Jakarta Warung kelontong disebut bisa gulung tikar jika dilarang menjual rokok. Pasalnya, rokok dinilai menjadi salah satu penopang pendapata utama dari penjualannya.
Sekretaris Umum Perkumpulan Pengusaha Kelontong Seluruh Indonesia (Perpeksi), Wahid menyoroti larangan penjualan rokok eceran yang diberlakukan pemerintah. Termasuk soal zonasi dengan jarak 200 meter dari titik pusat pendidikan atau kegiatan anak-anak.
Aturan itu tertuang dalam Peraturan Pemerintah Nomor 28 Tahun 2024 tentang pelaksanaan Undang-Undang Nomor 17 Tahun 2023 tentang Kesehatan.
Mungkin bisa 60 persen gulung tikar karena bergantung dari situ, penjualannya pertama dari rokok dulu dipajang untuk menarik pelanggan, ucap Wahid dalam Diskusi Media, di Jakarta, Rabu (14/8/2024).
Dia mengatakan, pelanggan biasanya ikut membeli kopi hingga minuman kemasan ketika membeli rokok. Dengan demikian, pendapatan akan ikut turun drastis.
Dari rokok, beli kopi, minuman-minuman yang dietalase itu dibeli gitu. Kalau tidak ada rokok pasti mati 60 persen dari asosiasi kita, ungkapnya.
Wahid menjelaskan, setidaknya ada 1.000 warung kelontong di Jakarta yang tergabung dalam asosiasinya. Kemudian, ada 500 warung kelontong di wilayah Bali.
Kalau dibatasi seperti ini ya posisinya pasti gulung tikar. Pasti semua anggota kita tanya, itu keberatan semua akan menolak karena penjualan didominasi dari rokok, tegasnya.
Gencarkan Edukasi
Jika tujuannya adalah menekan angka perokok anak-anak dan remaja, dia menyarankan langkah yang dilakukan adalah edukasi.

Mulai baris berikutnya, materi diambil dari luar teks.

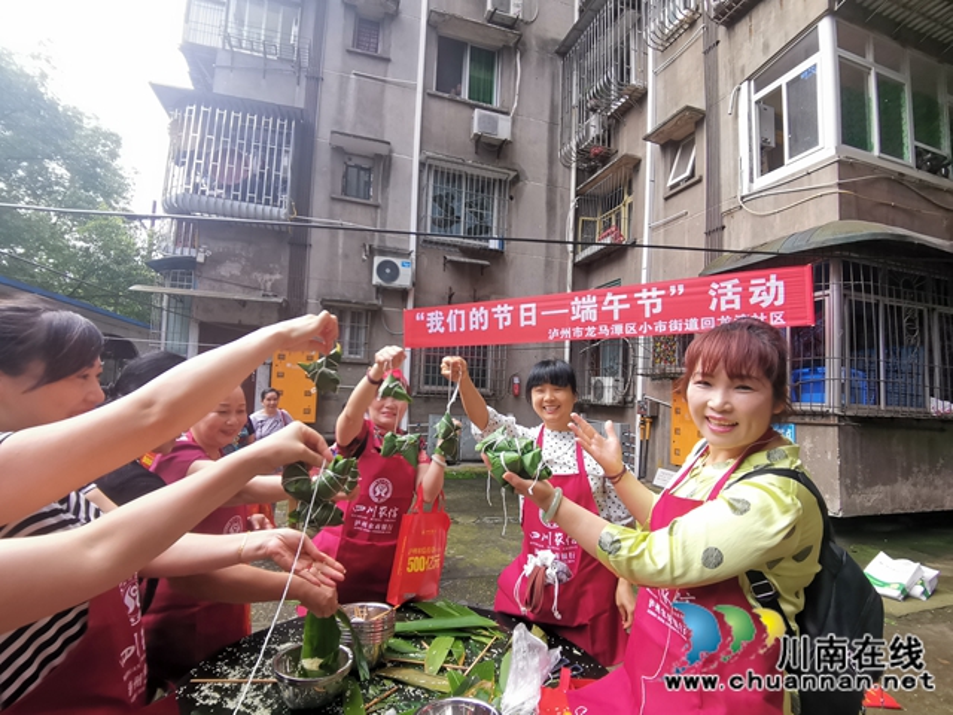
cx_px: 476
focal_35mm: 17
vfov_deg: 74.7
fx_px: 468
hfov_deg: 91.0
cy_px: 358
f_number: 2.2
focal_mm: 2.26
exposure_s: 1/131
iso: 50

Kalau ini mau menekan perokok untuk usia di bawah umur 21 tahun, ya seharusnya edukasi lah. Ada peran pendidik lah yang memainkan peran bagaimana para pelajar itu tidak boleh merokok sebelum usia 21 tahun, pintanya.
Larangan itu, larangan pada person-nya, bukan pada pelaku usahanya jangan menjual rokok. Kita tahu kalau misalnya umur di bawah 20 tahun iya tidak boleh, sambung Wahid.